The Grand Finale was a tank ballet by four T-80Y MBT’s. To the sounds of Tchaikovsky’s Swan Lake, the heavy main battle tanks “danced” with seeming ease and a perfect choreography, all within a very tight space – truly a spectacle you don’t get see every day.
Following the live fire demonstrations, interested visitors could take a shuttle bus to the exhibition grounds and where the forum and fair actually took place. Within this huge area there are also a lot of tanks and equipment on display that have been retired from active service. Due to the excellent condition of this equipment it was not easy to distinguish the museum exhibits from equipment currently in use. The highlights of ARMY 2018 not only included the latest main battle tanks, such as the T-14 ARMATA MBT and the T-15 Infantry Fighting Vehicle (IFV) (object 149), but also the latest version of the BUK-M3 Surface to Air (SAM) missile system. To be able to see everything in detail, you’ll need time – a lot of time!

[Excerpts of spatial question data]
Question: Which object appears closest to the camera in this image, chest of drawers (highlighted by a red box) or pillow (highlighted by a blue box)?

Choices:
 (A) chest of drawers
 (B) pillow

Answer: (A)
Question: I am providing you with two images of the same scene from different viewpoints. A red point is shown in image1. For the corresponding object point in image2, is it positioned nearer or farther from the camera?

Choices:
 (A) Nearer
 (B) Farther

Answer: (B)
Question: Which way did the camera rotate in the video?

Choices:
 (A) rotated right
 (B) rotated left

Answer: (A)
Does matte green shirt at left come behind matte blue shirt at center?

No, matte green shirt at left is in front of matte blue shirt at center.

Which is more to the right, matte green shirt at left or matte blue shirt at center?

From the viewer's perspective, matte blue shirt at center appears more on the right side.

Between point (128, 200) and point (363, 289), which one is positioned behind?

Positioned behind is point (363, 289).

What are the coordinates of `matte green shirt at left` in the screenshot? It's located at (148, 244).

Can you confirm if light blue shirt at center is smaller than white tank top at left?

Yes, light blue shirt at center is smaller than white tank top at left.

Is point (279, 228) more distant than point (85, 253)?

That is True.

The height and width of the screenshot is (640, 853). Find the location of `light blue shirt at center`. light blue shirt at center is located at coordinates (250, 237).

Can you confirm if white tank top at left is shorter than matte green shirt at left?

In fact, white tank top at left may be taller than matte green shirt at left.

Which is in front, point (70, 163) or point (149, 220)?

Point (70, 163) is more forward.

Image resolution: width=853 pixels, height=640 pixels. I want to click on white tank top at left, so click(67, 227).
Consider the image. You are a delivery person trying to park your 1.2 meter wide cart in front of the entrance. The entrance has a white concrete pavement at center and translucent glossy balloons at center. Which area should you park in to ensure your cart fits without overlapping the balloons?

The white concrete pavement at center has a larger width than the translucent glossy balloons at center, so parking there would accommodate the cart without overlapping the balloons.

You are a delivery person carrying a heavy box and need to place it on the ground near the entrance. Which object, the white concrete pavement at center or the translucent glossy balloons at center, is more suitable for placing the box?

▶ DIRECTIVES
**A.** From the ARMY 2018 passage, set down the text starting at "The Grand Finale" and ending at "see every day.".
**B.** Condense the paragraph of the ARMY 2018 passage that begins "Following the live fire demonstrations" into a bulleted list that keeps its main facts.

▶ OUTPUTS IN ORDER
**A.**
The Grand Finale was a tank ballet by four T-80Y MBT’s. To the sounds of Tchaikovsky’s Swan Lake, the heavy main battle tanks “danced” with seeming ease and a perfect choreography, all within a very tight space – truly a spectacle you don’t get see every day.

**B.**
- After the live fire demonstrations, visitors could take a shuttle bus to the exhibition grounds where the forum and fair took place.
- The large grounds also displayed many tanks and other equipment retired from active service.
- This equipment was in excellent condition, so museum exhibits were hard to tell apart from equipment currently in use.
- Highlights included the latest main battle tanks, such as the T-14 ARMATA MBT and the T-15 Infantry Fighting Vehicle (object 149), and the latest version of the BUK-M3 surface-to-air missile system.
- Seeing everything in detail takes a lot of time.